There's a tremendous opening to the album with "The Furthest Point". The music is like a lovely walk in the autumnal woodlands, with Martin Cockerham on lead vocals and featuring the sound of a haunting flute, a charming cello and a vibrant acoustic guitar. The music sounds slightly unsettling but it's also hypnotic and hauntingly beautiful at the same time. It's an eight minute folky fantasia of musical magic. The angelic honey-coated vocals of Barbara Gaskin appear halfway through the song and her voice is just heavenly. This is gorgeous music designed to carry you away on a sea of blissful dreams, and we've only just begun our musical adventure together. We have a long way to go before we reach "The Furthest Point" because it's time now to take a swig of some "Old Boot Wine", which just happens to be the title of Spirogyra's second album and the second song on this album. It's a very tasty and intoxicating wine too, despite apparently being made from old boots. Honey- voiced Barbara Gaskin takes the lead on this charming melancholy ballad, featuring a prominent mournful cello and flute accompaniment. It's a gentle tender-hearted melody and Barbara has a voice as sweet as sugar that could melt the hardest of hearts. The next song "Parallel Lines Never Separate" features some lovely harmonising between Martin and Barbara with each taking turns on lead vocals. The music opens as a lively Folk rocker but transposes midway through into the gentlest of romantic Folk songs, sounding like a melodic keyboard masterpiece that Renaissance might have recorded back in their heyday. The sound of Martin Cockerham's voice might sound somewhat nasal to some ears on this song, but that's more than offset by the gorgeous sugar-coated vocals of Barbara Gaskin. Side One draws gently to a close now with the short but sweet flute and acoustic guitar melody, "Spiggly", with Barbara in romantic mood with these charming lyrics:- "Love so easy, Love so fine, Into our lives, The time we always needed, No more to strange shadow, I feel us make it, Hope we make it over." ..... Barbara's crystal-clear vocals on this album are heaven-sent, and they're even more pronounced than ever on this gentle acoustic ballad.

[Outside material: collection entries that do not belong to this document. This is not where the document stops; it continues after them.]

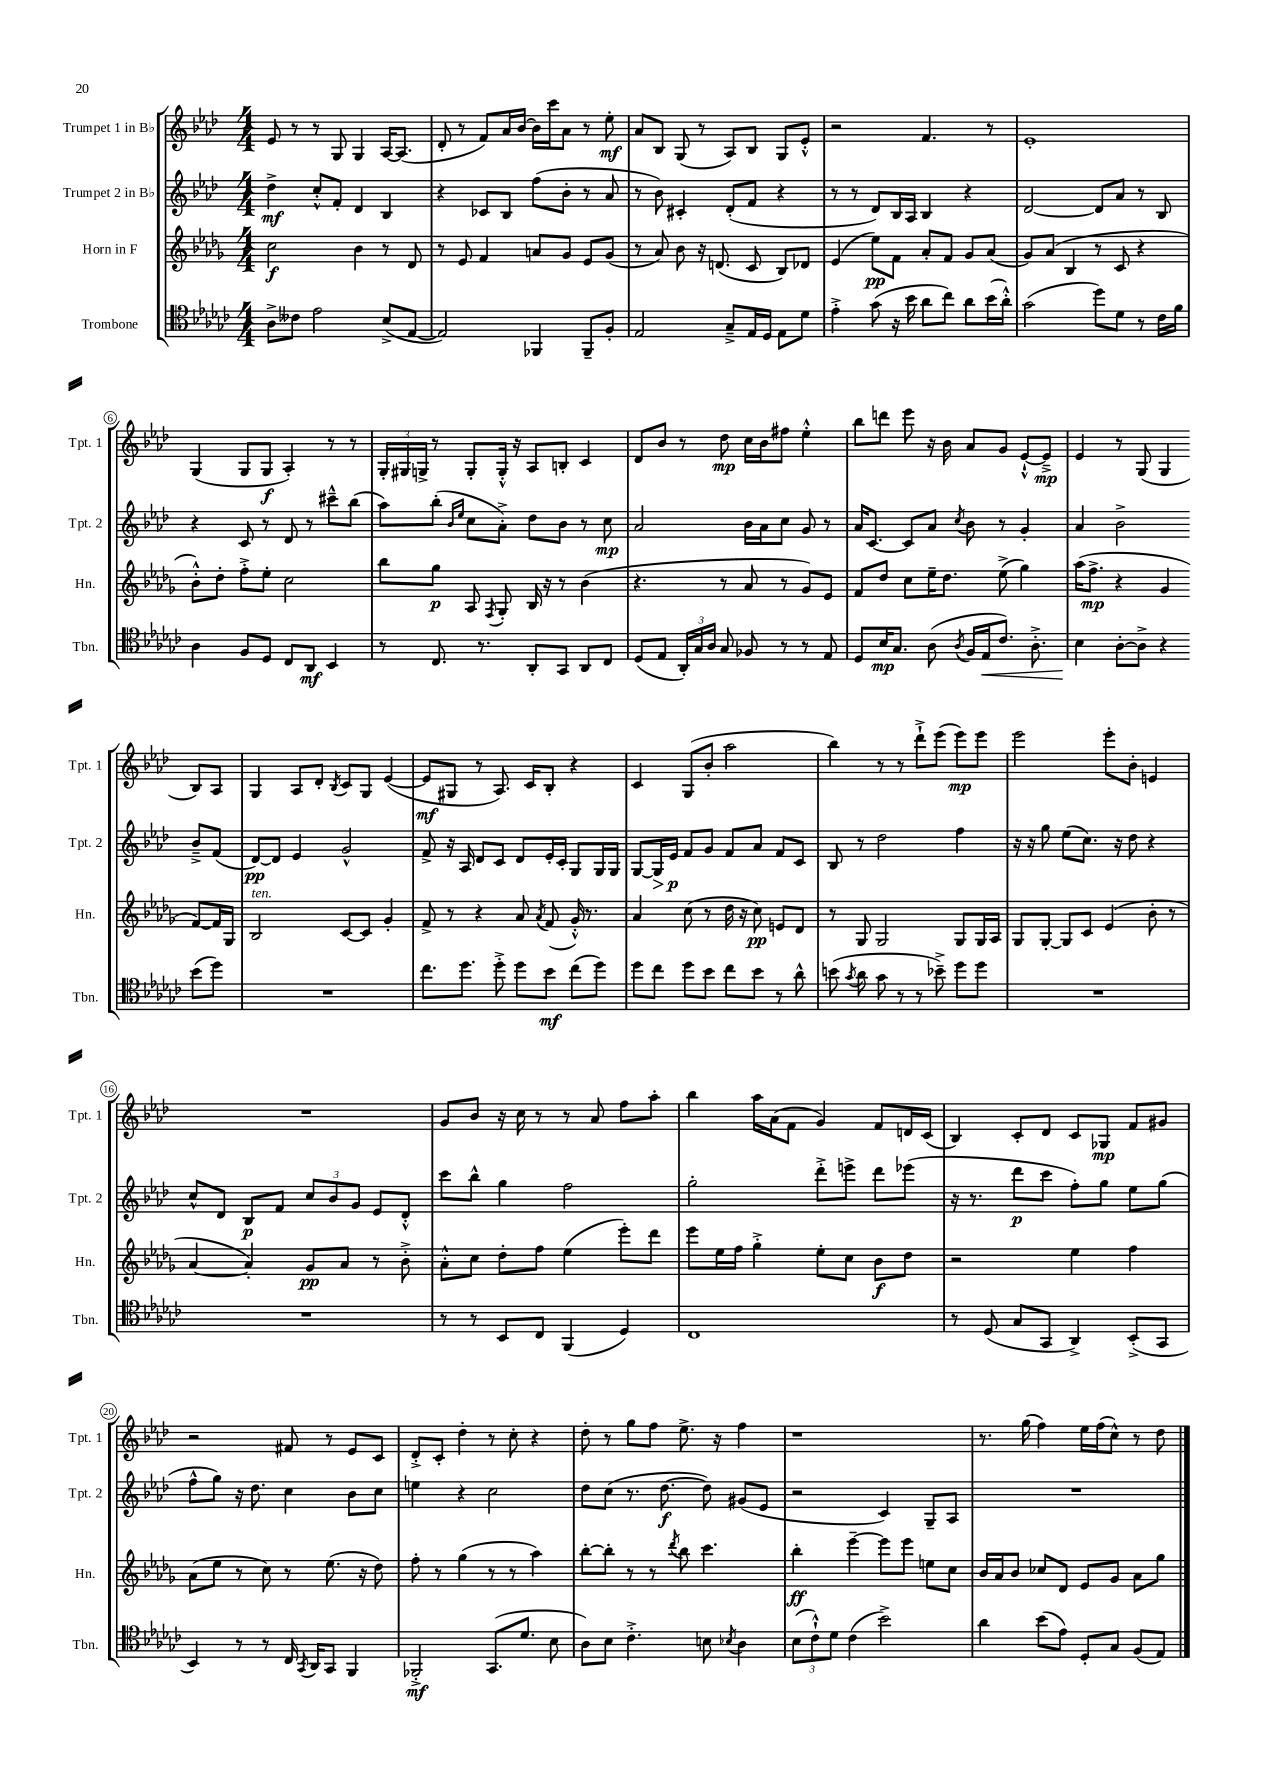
<<
\new StaffGroup <<
\new Staff = "s0" \with { instrumentName = "Trumpet 1 in Bb" shortInstrumentName = "Tpt. 1" } {
    \clef treble \key aes \major \numericTimeSignature \time 4/4
    \autoBeamOff ees'8 r8 r8 g8 g4 aes16[~ aes8.]( |
    des'8-. r8 f'8[) aes'16 bes'16]~ bes'16[ c'''16 aes'8] r8 ees''8-.\mf |
    aes'8[ bes8] g8( r8 aes8[) bes8] g8[ ees'8]-.-^ |
    r2 f'4. r8 |
    ees'1-. |
    g4( g8[ g8]\f aes4-.) r8 r8 |
    \tuplet 3/2 { g16[-. gis16 g16]-> } r8 g8[-. g16]-.-^ r16 aes8[ b8]-. c'4 |
    des'8[ bes'8] r8 des''8\mp c''16[ bes'16 fis''8] ees''4-.-^ |
    bes''8[ d'''8] ees'''8 r16 bes'16 aes'8[ g'8] ees'8[~-!-^ ees'8]--->\mp |
    ees'4 r8 g8( g4 bes8[) aes8] |
    g4 aes8[ des'8]-. \acciaccatura { bes8 } c'8[ g8] ees'4~( |
    ees'8[\mf gis8] r8 aes8.) c'16[ bes8]-. r4 |
    c'4 g8[( bes'8]-. aes''2 |
    bes''4) r8 r8 des'''8[-!-> ees'''8]( ees'''8[\mp) ees'''8] |
    ees'''2 ees'''8[-. bes'8]-. e'4 |
    R1 |
    g'8[ bes'8] r16 c''16 r8 r8 aes'8 f''8[ aes''8]-. |
    bes''4 aes''16[ aes'16( f'8] g'4) f'8[ d'16 c'16]( |
    bes4) c'8[-. des'8] c'8[ ges8]\mp f'8[ gis'8] |
    r2 fis'8 r8 ees'8[ c'8] |
    des'8[-.-> c'8]-. des''4-. r8 c''8-. r4 |
    des''8-. r8 g''8[ f''8] ees''8.-> r16 f''4 |
    r1 |
    r8. g''16( f''4) ees''16[ f''16( c''8]-^) r8 des''8 \bar "|." |
}
\new Staff = "s1" \with { instrumentName = "Trumpet 2 in Bb" shortInstrumentName = "Tpt. 2" } {
    \clef treble \key aes \major \numericTimeSignature \time 4/4
    \autoBeamOff des''4->\mf c''8[-.-^ f'8]-. des'4 bes4 |
    r4 ces'8[ bes8] f''8[( bes'8]-. r8 aes'8 |
    r8 bes'8) cis'4-. des'8[-.( f'8] r4 |
    r8 r8 des'8[) bes16 aes16] bes4 r4 |
    des'2~ des'8[ aes'8] r8 bes8 |
    r4 c'8 r8 des'8 r8 cis'''8[---^ bes''8]( |
    aes''8[) bes''8]-.( \grace { bes'16[ ees''16] } c''8[ aes'8]-.->) des''8[ bes'8] r8 c''8\mp |
    aes'2 bes'16[ aes'16 c''8] g'8 r8 |
    aes'16[ c'8.]~ c'8[ aes'8] \acciaccatura { c''8 } bes'8 r8 g'4-. |
    aes'4 bes'2-> bes'8[---> f'8]( |
    des'8[~\pp) des'8] ees'4 g'2-^ |
    f'8-> r16 aes16 des'8[ c'8] des'8[ ees'16-. c'16]-. g8[ g16 g16] |
    g8[~ g16\> ees'16]\p\! f'8[ g'8] f'8[ aes'8] f'8[ c'8] |
    bes8 r8 des''2 f''4 |
    r16 r16 g''8 ees''8[( c''8.]) r16 des''8 r4 |
    c''8[-^ des'8] bes8[\p f'8] \tuplet 3/2 { c''8[ bes'8 g'8] } ees'8[ des'8]-.-^ |
    c'''8[ bes''8]-^ g''4 f''2 |
    g''2-. des'''8[-.-> e'''8]-> des'''8[ ees'''8]( |
    r16 r8. des'''8[\p c'''8] f''8[-.) g''8] ees''8[ g''8]( |
    f''8[-^ g''8]) r16 des''8. c''4 bes'8[ c''8] |
    e''4 r4 c''2 |
    des''8[ c''8]( r8. des''8.~\f des''8) gis'8[( ees'8] |
    r2 c'4) g8[-- aes8] |
    R1 \bar "|." |
}
\new Staff = "s2" \with { instrumentName = "Horn in F" shortInstrumentName = "Hn." } {
    \clef treble \key des \major \numericTimeSignature \time 4/4
    \autoBeamOff c''2\f bes'4 r8 des'8 |
    r8 ees'8 f'4 a'8[ ges'8] ees'8[ ges'8]( |
    r8 aes'8) bes'8 r16 d'8.( c'8 bes8[) des'8] |
    ees'4( ees''8[\pp) f'8] aes'8[-. f'8] ges'8[ aes'8]( |
    ges'8[) aes'8]( bes4 r8 c'8 r4 |
    bes'8[-.-^) des''8]-. f''8[-.-> ees''8]-. c''2 |
    bes''8[ ges''8]\p aes8 \acciaccatura { f8 } ges8-. bes16 r16 r8 bes'4( |
    r4. r8 aes'8 r8 ges'8[) ees'8] |
    f'8[ des''8] c''8[ ees''16-- des''8.] ees''8->( ges''4) |
    aes''16[( f''8.]->\mp r4 ges'4 f'8[~) f'16 ges16] |
    bes2^\markup { \italic "ten." } c'8[~ c'8] ges'4-. |
    f'8-> r8 r4 aes'8 \acciaccatura { aes'8 } f'8( ges'16-.-^) r8. |
    aes'4 c''8( r8 des''16 r16 c''8\pp) e'8[ des'8] |
    r8 ges8 ges2 ges8[ ges16 aes16] |
    ges8[ ges8]~-. ges8[ c'8] ees'4( bes'8-. r8 |
    aes'4~ aes'4-.) ges'8[\pp aes'8] r8 bes'8-.-> |
    aes'8[-.-^ c''8] des''8[-. f''8] ees''4( ees'''8[-.) des'''8] |
    ees'''8[ ees''16 f''16] ges''4-.-> ees''8[-. c''8] bes'8[\f des''8] |
    r2 ees''4 f''4 |
    aes'8[( ees''8] r8 c''8) r8 ees''8.( r16 des''8) |
    f''8-. r8 ges''4( r8 r8 aes''4) |
    bes''8[~-. bes''8]-. r8 r8 \acciaccatura { des'''8 } bes''8 c'''4. |
    bes''4-.\ff ees'''4~-- ees'''8[ ees'''8] e''8[ c''8] |
    bes'16[ aes'16 bes'8] ces''8[ des'8] ees'8[ ges'8] aes'8[ ges''8] \bar "|." |
}
\new Staff = "s3" \with { instrumentName = "Trombone" shortInstrumentName = "Tbn." } {
    \clef tenor \key ges \major \numericTimeSignature \time 4/4
    \autoBeamOff aes8[-> ceses'8] ees'2 bes8[->( ees8]~ |
    ees2) fes,4 fes,8[-- f8]-. |
    ees2 ges8[---> ees16 des16] ees8[ des'8] |
    ees'4-.-> ges'8( r16 bes'16 aes'8[ ces''8]) aes'8[ bes'16( aes'16]-.-^) |
    ges'2( des''8[) des'8] r8 ces'16[ f'16] |
    aes4 f8[ des8] ces8[ aes,8]\mf bes,4 |
    r8 ces8. r8. aes,8[-. ges,8] aes,8[ ces8] |
    des8[( ees8] \tuplet 3/2 { aes,16[-.) ges16 aes16] } ges8 fes8 r8 r8 ees8 |
    des8[ bes16\mp ges8.] aes8( \acciaccatura { aes8 } f16[ ees16\< ces'8.]) aes8.-.-> |
    bes4\! aes8[~-. aes8]-> r4 bes'8[( des''8]) |
    R1 |
    ces''8.[ des''8.] des''8-.-> des''8[ bes'8]\mf ces''8[( des''8]) |
    des''8[ ces''8] des''8[ bes'8] ces''8[ bes'8] r8 aes'8-^ |
    b'8( \acciaccatura { ges'8 } aes'8 ges'8 r8 r8 bes'8--->) des''8[ des''8] |
    R1 |
    R1 |
    r8 r8 bes,8[ ces8] f,4( des4) |
    ces1 |
    r8 des8( ges8[ ges,8] aes,4->) bes,8[-.->( ges,8] |
    bes,4) r8 r8 ces16 \acciaccatura { ges,8 } aes,16[ ges,8] f,4 |
    fes,2-.->\mf ges,8.[( des'8.] bes8 |
    aes8[) bes8] ces'4.-.-> b8 \acciaccatura { bes8 } aes4 |
    \tuplet 3/2 { bes8[( ces'8-!-^) des'8] } ces'4( bes'2->) |
    aes'4 bes'8[( ees'8]) des8[-. ges8] f8[( ees8]) \bar "|." |
}
>>
>>
\layout { \context { \Score \override BarNumber.stencil = #(make-stencil-circler 0.1 0.3 ly:text-interface::print) } }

Barbara Gaskin's enchanting vocals weave their magical spell again on "An Everyday Consumption Song". This is the kind of eerie but beautiful ballad that's most evocative of the classic English Psych-Folk sound that we've come to know and love over the years. Yes, the music's a little bit spooky and off-kilter, but not so scary that you'll need to leave the lights on at night for fear of what might lurk in the darkness. It's time now to stand to attention for "The Sergeant Says", a traditional rousing Folk- Rock number where Martin Cockerham takes the lead and gives his best travelling troubadour impression of Bob Dylan. And now we arrive at the sensational suite "In the Western World", to close out the album in magnificent style. The extended suite is split into four parts:- 1. "In the Western World"; 2. "Jungle Lore"; 3. "Coming Back"; & 4. "Western World Reprise". This rip- roaring 13-minute-long suite opens deceptively gently with a peaceful pastoral melody. This is just a harbinger though for "Jungle Lore", a dynamic outburst of rollicking Folk-Rock barrelling along on a sparkling crescendo of cellos, flutes, violins, trumpets and piano. The third part of the suite, "Coming Back", resembles a rousing sea shanty with a rough-voiced sailor, sounding like he's been swigging back a bit too much rum. It's the triumphant anthemic grand finale "Western World Reprise" that represents the ultimate dramatic highlight of this superb album though. This is a tremendously uplifting piece of music with all of the grandiose pomp and majestic splendour of the best Symphonic Prog, which might just surprise and delight you if you were expecting a gentle Prog-Folk album.

SpiroGyra have really reached the heights of musical glory and sweet perfection with their stunning third album. They've extended their diverse musical tendrils to deliver a gorgeous mixture of hauntingly beautiful ballads and rousing Folk-Rock songs and a very surprising symphonic epic for the magnificent grand conclusion. Barbara Gaskin truly has the voice of an angel and this stellar album represents a timeless Prog-Folk masterpiece to treasure for all eternity!